Note, however, that if you use the BaseTen Setup Assistant to import a Core Data schema, the assistant will automatically create the primary key columns for you. If you don't want a SERIAL type primary key, you need to design your schema by hand.

Relationships

In Core Data, attribute and relationship properties are considered separate. In BaseTen, they overlap. When foreign key constraints are defined in the underlying PostgreSQL database, the relationship name and the referring columns on each side of the relationship are specified. In BaseTen, you can access both the referring column values and the actual relationship. For example, consider the following foreign key constraint specified in a schema:

  ALTER TABLE siteuser ADD FOREIGN KEY inviter (inviter_email) REFERENCES siteuser (email); 

The constraint refers to a user table with two columns.

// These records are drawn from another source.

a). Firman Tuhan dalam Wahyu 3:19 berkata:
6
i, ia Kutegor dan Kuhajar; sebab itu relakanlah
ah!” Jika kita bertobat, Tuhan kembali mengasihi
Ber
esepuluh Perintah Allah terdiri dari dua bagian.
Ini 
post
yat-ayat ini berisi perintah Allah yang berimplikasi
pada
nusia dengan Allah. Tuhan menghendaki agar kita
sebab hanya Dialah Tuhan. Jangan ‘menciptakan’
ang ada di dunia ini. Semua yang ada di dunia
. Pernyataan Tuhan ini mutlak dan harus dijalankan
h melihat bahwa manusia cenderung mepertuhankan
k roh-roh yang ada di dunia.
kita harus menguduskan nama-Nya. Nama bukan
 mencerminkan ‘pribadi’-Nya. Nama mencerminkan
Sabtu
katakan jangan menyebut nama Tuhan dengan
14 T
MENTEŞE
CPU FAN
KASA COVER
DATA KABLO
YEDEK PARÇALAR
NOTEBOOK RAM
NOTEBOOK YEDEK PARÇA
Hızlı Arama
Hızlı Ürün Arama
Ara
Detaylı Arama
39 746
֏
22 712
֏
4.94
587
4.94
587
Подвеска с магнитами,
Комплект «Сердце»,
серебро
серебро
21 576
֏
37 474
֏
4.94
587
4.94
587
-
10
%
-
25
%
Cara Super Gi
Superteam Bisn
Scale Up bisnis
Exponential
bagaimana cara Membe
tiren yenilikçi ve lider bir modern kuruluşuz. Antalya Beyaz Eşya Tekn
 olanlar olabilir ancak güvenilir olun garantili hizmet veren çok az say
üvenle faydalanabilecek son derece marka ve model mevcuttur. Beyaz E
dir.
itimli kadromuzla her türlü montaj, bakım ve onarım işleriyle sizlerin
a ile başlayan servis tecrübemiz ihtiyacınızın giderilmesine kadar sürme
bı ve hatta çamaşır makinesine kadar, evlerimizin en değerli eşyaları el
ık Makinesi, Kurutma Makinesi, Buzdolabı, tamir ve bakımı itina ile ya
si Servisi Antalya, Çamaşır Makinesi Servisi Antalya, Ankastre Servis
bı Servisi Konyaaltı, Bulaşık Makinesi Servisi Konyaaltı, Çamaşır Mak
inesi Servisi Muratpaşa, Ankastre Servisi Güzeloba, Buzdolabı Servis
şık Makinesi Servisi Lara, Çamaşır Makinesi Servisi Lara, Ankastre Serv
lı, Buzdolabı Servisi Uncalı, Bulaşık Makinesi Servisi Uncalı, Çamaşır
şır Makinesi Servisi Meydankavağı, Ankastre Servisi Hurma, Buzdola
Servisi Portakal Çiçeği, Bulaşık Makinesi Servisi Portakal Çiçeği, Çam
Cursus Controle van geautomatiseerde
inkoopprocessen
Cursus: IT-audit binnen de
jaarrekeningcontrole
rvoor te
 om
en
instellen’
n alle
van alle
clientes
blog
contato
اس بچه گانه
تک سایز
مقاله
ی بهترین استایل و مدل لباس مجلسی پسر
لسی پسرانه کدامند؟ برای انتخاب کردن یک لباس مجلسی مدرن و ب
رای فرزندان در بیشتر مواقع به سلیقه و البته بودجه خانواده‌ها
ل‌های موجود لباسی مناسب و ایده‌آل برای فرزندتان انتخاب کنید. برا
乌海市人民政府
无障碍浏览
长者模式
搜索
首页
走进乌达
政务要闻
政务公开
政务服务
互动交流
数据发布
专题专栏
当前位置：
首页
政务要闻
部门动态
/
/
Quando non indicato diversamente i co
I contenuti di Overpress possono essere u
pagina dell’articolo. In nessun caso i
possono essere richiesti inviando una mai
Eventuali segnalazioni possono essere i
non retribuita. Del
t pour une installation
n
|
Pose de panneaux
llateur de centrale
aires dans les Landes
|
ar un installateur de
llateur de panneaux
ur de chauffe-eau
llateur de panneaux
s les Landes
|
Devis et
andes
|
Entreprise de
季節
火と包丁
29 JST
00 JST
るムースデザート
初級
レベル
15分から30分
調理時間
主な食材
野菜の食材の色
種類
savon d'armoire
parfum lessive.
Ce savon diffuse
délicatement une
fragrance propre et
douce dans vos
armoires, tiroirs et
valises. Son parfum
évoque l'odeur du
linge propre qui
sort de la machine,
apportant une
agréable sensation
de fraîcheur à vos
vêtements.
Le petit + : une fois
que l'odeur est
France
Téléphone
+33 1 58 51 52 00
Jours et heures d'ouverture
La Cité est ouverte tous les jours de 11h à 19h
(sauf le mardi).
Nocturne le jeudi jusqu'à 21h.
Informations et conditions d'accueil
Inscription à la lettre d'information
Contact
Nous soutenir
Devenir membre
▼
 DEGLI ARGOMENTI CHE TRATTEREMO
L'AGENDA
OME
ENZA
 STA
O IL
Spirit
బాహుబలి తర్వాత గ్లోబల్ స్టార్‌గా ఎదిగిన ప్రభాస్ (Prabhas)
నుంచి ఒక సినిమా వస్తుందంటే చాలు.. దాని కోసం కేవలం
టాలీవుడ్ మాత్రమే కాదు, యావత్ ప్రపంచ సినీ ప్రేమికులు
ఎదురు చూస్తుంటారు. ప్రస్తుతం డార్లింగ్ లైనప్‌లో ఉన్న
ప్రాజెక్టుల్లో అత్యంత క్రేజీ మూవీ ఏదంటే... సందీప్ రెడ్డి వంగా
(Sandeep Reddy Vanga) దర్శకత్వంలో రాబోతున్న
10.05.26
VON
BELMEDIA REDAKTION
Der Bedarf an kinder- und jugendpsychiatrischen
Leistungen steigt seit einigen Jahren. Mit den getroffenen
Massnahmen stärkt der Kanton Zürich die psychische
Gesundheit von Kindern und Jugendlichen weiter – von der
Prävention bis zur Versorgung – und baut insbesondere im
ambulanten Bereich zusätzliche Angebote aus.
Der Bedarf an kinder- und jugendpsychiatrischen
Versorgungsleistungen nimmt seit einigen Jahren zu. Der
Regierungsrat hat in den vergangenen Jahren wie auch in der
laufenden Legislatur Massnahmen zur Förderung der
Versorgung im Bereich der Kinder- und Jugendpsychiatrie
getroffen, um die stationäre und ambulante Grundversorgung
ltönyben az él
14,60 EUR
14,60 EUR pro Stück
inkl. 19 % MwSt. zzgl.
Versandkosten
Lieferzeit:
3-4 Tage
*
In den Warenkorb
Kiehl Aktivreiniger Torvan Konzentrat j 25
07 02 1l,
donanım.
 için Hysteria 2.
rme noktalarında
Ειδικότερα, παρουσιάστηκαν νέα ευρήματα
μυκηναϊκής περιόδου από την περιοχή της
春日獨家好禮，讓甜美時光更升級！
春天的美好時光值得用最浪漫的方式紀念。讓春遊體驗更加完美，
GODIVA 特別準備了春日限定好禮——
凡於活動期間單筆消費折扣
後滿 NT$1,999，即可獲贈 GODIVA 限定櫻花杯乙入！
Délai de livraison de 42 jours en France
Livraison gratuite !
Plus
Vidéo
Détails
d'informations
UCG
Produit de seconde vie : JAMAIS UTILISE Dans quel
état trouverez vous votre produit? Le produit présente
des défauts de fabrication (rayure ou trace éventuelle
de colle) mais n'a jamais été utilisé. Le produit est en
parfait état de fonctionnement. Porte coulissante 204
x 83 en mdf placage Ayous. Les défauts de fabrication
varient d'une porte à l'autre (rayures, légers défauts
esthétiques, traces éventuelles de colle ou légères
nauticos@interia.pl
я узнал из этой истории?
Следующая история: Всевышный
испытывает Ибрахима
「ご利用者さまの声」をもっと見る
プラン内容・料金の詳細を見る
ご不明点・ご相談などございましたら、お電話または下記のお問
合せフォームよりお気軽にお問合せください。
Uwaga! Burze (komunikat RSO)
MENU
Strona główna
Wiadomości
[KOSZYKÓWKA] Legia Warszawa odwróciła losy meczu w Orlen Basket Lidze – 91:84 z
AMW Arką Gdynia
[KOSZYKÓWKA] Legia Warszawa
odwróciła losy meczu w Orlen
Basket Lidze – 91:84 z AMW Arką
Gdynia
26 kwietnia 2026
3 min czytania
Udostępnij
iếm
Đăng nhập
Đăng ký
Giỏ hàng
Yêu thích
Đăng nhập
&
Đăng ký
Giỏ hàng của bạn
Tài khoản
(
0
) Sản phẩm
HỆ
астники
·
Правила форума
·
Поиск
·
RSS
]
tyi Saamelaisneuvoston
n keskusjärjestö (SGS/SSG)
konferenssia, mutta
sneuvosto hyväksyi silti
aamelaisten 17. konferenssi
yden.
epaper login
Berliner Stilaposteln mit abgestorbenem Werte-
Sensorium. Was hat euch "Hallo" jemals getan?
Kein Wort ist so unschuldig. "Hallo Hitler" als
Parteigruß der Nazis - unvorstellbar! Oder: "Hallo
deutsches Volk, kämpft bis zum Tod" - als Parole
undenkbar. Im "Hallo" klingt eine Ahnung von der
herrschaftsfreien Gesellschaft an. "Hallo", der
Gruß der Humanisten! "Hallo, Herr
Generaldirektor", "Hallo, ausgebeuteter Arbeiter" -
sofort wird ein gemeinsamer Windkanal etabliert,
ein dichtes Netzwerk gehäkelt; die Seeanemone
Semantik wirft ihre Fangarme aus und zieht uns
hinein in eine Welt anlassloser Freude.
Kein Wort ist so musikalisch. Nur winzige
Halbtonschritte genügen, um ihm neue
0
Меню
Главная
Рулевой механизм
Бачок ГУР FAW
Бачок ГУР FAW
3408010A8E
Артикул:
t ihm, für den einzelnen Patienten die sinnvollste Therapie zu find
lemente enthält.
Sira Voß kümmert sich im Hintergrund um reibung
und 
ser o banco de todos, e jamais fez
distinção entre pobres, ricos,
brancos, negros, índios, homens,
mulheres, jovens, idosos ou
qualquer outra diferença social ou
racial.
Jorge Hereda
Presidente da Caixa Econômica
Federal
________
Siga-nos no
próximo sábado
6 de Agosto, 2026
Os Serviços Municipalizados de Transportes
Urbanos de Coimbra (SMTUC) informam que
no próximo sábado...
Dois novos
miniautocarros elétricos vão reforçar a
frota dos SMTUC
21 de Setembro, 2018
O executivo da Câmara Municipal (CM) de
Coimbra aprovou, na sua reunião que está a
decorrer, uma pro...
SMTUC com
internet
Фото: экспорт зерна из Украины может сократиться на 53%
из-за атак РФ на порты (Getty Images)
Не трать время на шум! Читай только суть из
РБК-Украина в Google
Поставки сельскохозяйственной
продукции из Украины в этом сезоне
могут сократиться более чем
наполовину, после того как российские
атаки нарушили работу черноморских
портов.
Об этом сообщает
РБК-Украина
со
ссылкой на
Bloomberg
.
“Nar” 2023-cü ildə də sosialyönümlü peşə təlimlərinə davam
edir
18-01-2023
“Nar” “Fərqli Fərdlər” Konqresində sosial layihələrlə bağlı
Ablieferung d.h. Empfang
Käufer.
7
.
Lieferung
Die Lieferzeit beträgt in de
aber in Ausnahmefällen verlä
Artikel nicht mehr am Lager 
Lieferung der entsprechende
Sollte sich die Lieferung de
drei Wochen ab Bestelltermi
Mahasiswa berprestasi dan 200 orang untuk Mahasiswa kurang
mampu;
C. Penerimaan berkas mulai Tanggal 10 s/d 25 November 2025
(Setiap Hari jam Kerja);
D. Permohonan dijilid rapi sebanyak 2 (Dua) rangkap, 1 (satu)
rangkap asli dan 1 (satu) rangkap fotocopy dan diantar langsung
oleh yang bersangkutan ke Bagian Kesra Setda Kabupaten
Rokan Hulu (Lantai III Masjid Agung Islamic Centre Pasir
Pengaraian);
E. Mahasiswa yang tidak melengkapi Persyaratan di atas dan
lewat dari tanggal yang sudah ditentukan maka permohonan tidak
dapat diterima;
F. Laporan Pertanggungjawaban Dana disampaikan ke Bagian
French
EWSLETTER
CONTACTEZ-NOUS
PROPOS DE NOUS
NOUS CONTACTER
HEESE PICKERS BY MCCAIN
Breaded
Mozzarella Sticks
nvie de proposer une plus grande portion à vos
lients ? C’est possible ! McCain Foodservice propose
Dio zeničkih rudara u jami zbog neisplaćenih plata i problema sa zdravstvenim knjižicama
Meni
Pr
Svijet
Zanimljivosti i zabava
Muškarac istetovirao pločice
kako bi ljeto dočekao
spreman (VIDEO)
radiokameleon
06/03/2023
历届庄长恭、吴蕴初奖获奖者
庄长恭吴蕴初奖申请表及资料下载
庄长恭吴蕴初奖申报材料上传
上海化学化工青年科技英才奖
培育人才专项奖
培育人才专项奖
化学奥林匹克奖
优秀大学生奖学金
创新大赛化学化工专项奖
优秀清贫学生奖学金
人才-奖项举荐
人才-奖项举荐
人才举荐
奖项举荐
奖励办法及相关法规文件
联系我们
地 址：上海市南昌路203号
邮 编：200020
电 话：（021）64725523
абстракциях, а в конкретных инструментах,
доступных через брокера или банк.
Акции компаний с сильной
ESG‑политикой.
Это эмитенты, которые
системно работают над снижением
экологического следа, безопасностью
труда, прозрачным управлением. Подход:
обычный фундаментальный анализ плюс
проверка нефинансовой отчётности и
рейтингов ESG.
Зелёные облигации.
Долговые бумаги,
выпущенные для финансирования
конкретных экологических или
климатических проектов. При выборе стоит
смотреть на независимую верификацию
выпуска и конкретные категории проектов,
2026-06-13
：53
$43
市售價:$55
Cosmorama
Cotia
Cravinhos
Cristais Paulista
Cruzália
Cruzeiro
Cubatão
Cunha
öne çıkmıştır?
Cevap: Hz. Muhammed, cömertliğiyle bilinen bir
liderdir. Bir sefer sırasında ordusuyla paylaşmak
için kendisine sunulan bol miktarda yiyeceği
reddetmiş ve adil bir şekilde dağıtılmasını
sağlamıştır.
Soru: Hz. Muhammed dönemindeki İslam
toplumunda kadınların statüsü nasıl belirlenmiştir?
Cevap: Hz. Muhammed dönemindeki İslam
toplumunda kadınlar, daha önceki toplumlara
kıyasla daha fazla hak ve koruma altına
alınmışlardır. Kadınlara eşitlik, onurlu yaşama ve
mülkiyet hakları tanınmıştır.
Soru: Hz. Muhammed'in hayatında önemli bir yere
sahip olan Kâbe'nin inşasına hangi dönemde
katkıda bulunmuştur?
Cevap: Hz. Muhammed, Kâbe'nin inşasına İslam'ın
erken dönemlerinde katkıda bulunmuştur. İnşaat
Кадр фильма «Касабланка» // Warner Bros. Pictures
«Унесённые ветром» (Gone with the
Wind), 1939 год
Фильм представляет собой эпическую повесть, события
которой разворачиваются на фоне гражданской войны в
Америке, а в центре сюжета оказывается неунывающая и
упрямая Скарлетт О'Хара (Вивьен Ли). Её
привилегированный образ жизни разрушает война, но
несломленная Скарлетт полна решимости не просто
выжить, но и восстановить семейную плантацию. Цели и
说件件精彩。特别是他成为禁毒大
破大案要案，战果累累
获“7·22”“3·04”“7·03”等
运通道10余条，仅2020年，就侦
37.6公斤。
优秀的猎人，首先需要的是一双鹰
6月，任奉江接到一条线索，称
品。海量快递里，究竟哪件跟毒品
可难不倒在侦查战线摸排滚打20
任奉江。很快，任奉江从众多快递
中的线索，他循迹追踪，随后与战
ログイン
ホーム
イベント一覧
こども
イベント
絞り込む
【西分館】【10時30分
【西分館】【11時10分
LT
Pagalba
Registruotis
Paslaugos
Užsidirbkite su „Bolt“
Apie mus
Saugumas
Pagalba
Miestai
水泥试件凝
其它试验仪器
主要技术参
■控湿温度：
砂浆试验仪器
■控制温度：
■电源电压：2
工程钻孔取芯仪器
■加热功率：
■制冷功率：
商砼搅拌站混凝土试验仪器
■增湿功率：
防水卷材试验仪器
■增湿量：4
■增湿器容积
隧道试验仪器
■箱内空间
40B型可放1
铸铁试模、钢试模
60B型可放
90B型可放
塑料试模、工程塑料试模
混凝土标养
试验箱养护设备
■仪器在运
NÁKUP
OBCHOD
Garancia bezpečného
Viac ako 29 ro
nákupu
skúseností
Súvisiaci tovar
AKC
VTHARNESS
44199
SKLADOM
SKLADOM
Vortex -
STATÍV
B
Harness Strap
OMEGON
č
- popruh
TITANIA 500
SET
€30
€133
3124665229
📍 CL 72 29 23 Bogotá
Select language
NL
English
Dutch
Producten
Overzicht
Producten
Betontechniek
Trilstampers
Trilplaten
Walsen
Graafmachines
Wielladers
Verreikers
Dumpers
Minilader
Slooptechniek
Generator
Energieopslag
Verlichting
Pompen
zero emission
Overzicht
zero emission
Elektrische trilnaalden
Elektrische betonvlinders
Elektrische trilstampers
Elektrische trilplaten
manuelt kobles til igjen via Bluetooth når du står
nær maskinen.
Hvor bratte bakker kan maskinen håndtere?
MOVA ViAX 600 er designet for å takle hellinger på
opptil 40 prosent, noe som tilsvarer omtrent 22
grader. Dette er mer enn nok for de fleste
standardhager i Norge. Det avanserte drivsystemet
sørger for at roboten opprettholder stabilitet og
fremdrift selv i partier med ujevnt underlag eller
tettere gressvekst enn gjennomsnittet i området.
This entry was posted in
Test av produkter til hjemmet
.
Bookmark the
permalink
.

The email column is the primary key, holding the user's email address. The inviter_email column contains the email address of the person who invited our user into this invite-only system. If you had a BXDatabaseObject representing this user, you could access the keys "email" and "inviter_email" to get NSStrings of the email addresses, but the ALTER TABLE command above adds a third key, "inviter", that returns the object on the other side of the foreign key relationship. For example:

  NSString *inviterEmail = [anUser valueForKey:@"inviter_email"];
  BXDatabaseObject *inviter = [anUser valueForKey:@"inviter"];

As with table columns and column types, the foreign key relationships are automatically discovered by BaseTen from the database schema, and don't have to be declared in code.

Autocommit mode

In Core Data, your data is saved on disk only when you call -[NSManagedObjectContext save:]. For document-based applications, this is fine. The save operation maps neatly to the Save command invoked by the user. But for non-document-based Mac applications, "Save" or "Apply" buttons are not customary, so you end up calling the save: method in code after each change.

BXDatabaseContext, the BaseTen equivalent to NSManagedObjectContext, has the same save: and rollback methods, so migration should be simple in that regard. But additionally, BXDatabaseContext offers an autocommit mode where all changes to your database objects are immediately propagated to the database. BaseTen's full NSUndoManager integration works in the autocommit mode as well, so even automatically committed changed can be undone at will.

You are not alone

Arguably the biggest change in BaseTen is the fact that it has been designed from the ground up for multi-user systems. This changes a lot of things, but for the most part, things should just work as you expect them to. The two things you need to take into consideration are: your object properties might change "by themselves", and properties might be locked by other users. More detail to come.